All of this is to make that 25W number as LARGE as it can be, while the brain strips out functions it doesn't need anymore to make that 25W number as EFFICIENT as it can be.
Don't need complex intestines? Cool, all those intestinal functions are either being outsourced to the gut or being removed entirely. More cranial capacity for the frontal lobe.
Don't need muscles for climbing? Cool, cut that shit, devote all that parietal capacity towards bipedalism instead. Now the hands can take up more sensorineural capacity, allowing the upper limbs to be entirely altered into tool-manipulation limbs instead of worrying about locomotion. Fantastic, more tools for the outsourcing gods.
Cooking food? Using knives? Awesome, stop having claws, they're getting in the way of the fingers' attempts to manipulate fine objects. And while you're at it, you don't need fangs or slicing teeth, two incisors will do and they don't need to be large. Stop growing massive masseters, too, those are a huge waste of time now that we've invented hammers to crack bones and nuts and boiling to make roots soft instead of eating them when they're raw. Awesome, that's a massive amount of protein freed up for the new hyper-efficient spinal cord we've been growing that can outsource some thinking capacity away from the brain.
Every single thing that differentiates humans from near-human primates is because the brain wanted more and so our entire biology became hyperfixated on becoming tool specialists at the expense of literally every other organ system we had.

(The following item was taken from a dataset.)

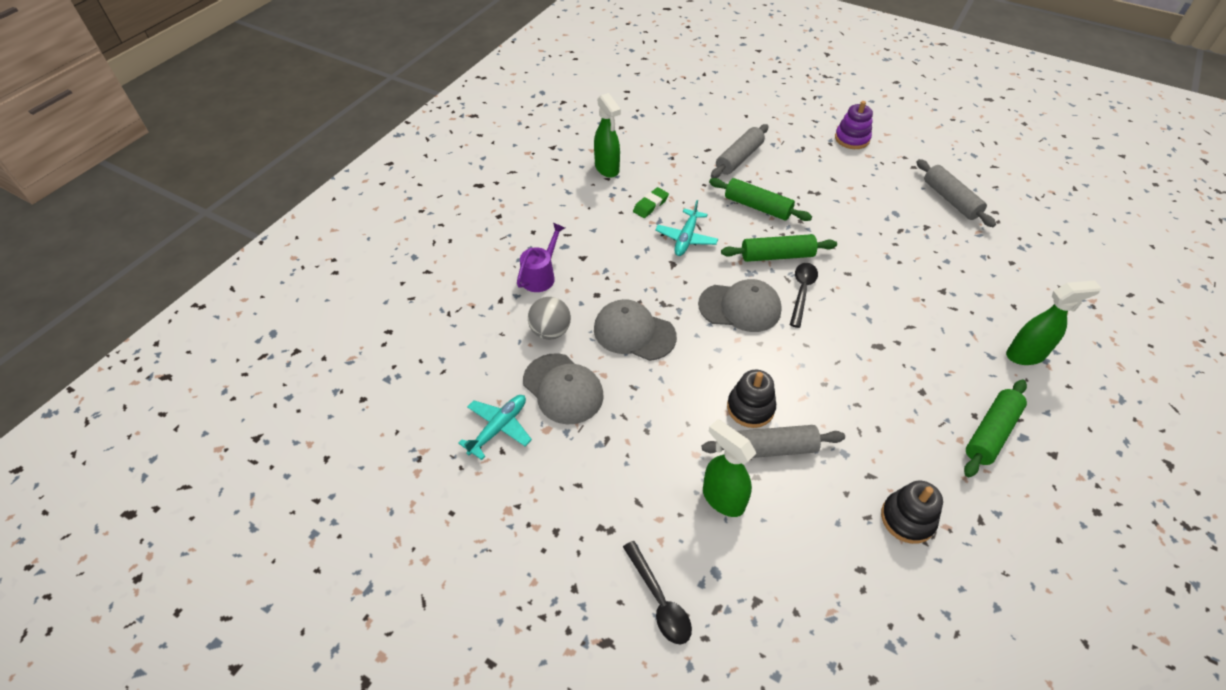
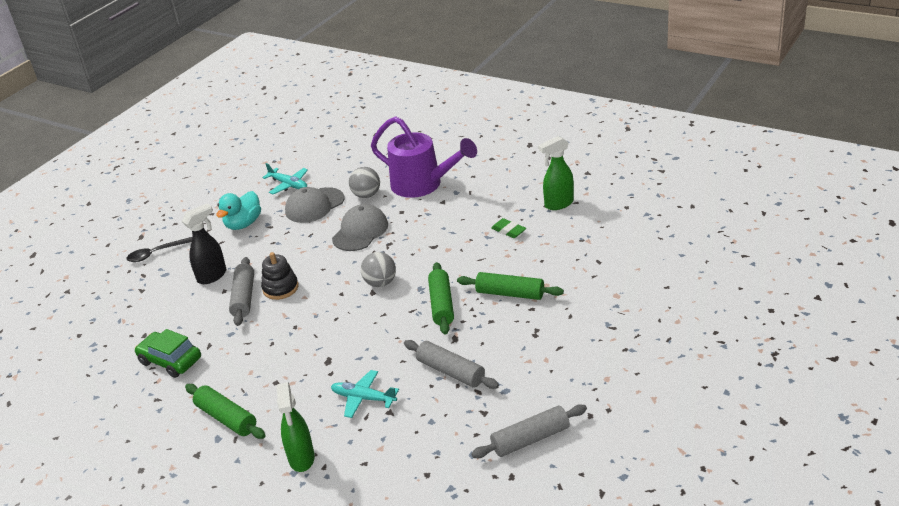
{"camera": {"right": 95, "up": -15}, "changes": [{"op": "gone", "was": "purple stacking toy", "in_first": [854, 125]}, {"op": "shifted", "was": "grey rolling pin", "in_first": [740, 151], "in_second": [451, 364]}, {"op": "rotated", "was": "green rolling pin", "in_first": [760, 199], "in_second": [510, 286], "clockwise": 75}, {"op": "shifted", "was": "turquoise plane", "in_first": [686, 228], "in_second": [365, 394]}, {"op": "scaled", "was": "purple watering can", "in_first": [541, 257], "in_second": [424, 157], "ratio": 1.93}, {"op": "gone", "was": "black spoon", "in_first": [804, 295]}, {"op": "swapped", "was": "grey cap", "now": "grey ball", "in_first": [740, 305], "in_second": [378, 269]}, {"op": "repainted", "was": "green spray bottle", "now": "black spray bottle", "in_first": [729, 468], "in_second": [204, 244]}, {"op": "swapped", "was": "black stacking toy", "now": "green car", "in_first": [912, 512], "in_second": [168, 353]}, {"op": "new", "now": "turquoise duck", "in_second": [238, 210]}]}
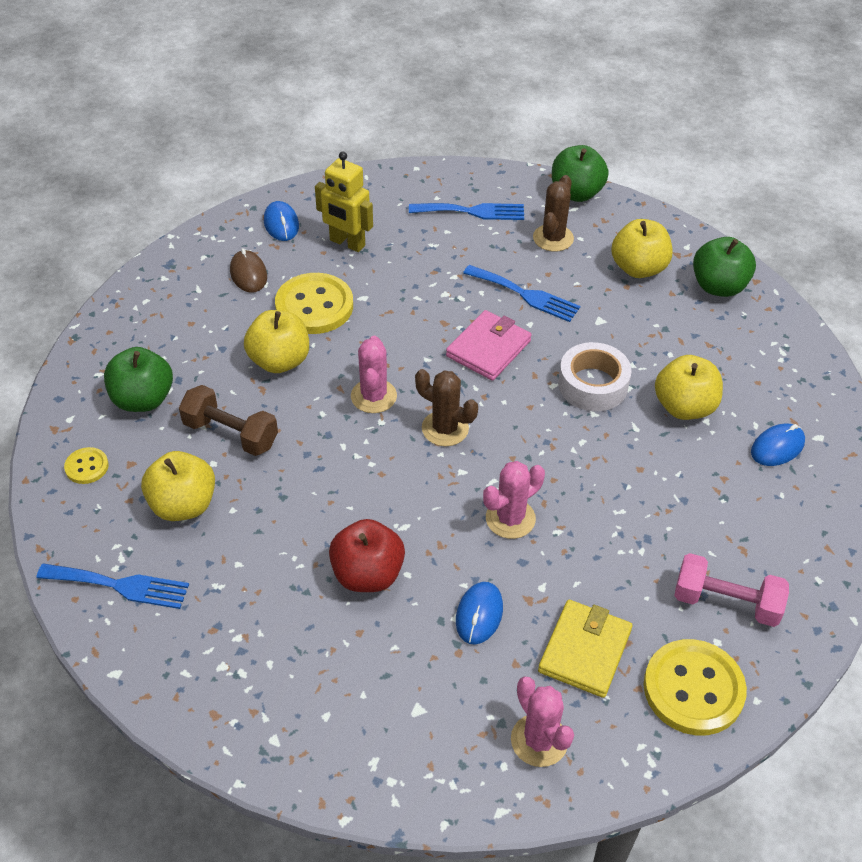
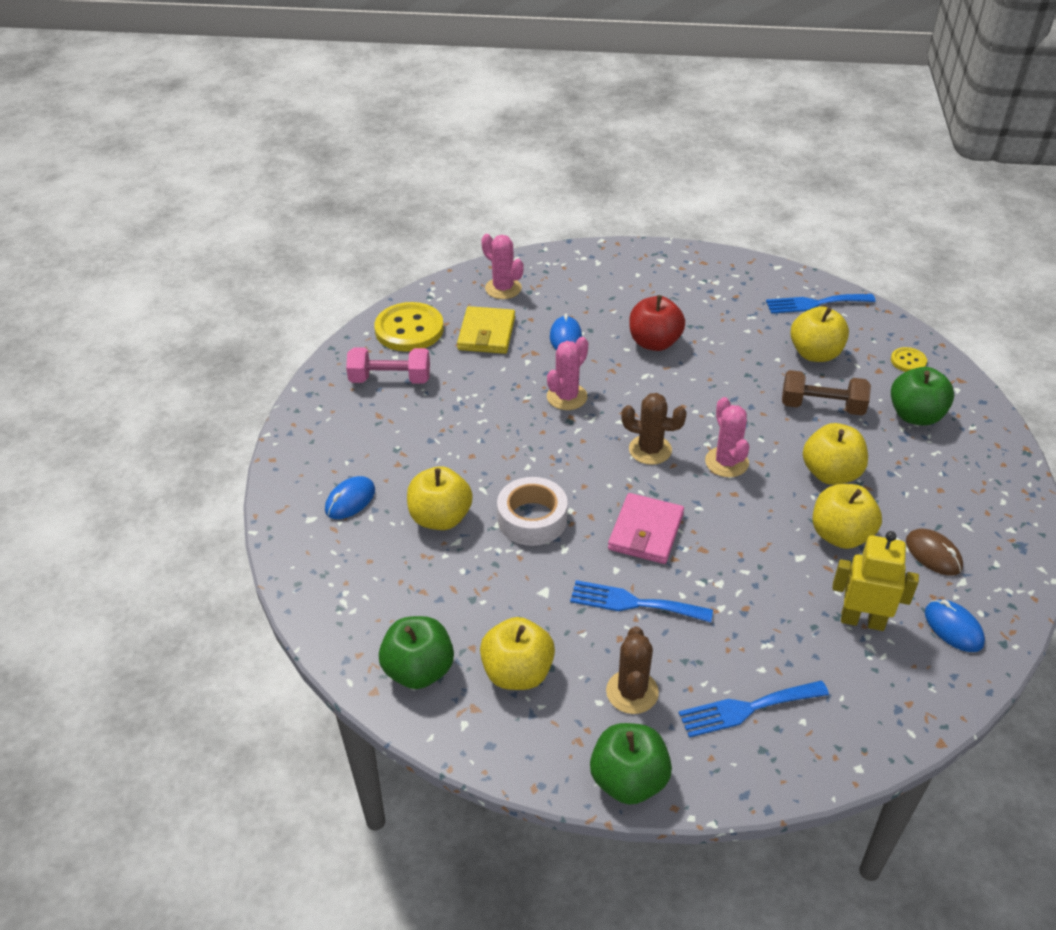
{"camera": {"right": 165, "up": -5}, "changes": [{"op": "swapped", "was": "yellow button", "now": "yellow apple", "in_first": [314, 303], "in_second": [847, 516]}]}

We're weaker than other hominins (not to be confused with hominids, a smaller subgroup comprising only us and our extinct near-relatives), we're less adept at climbing, we're MUCH less adept at physical unarmed combat, and we're generally far less able to eat raw food or scavenge resources without tools. We're also more susceptible to most foodborne and waterborne illnesses and we're generally just kind of shit at trying to be a chimp.
This is because every single one of those functions has been entirely replaced by TOOLS.
Chimps sometimes, occasionally, use a tool to make a tool.
Humans use tools to make tools that are used to make tools so often that we do not even consider it enough to remember doing it.
We make those 25 watts FUCKING WORK FOR US.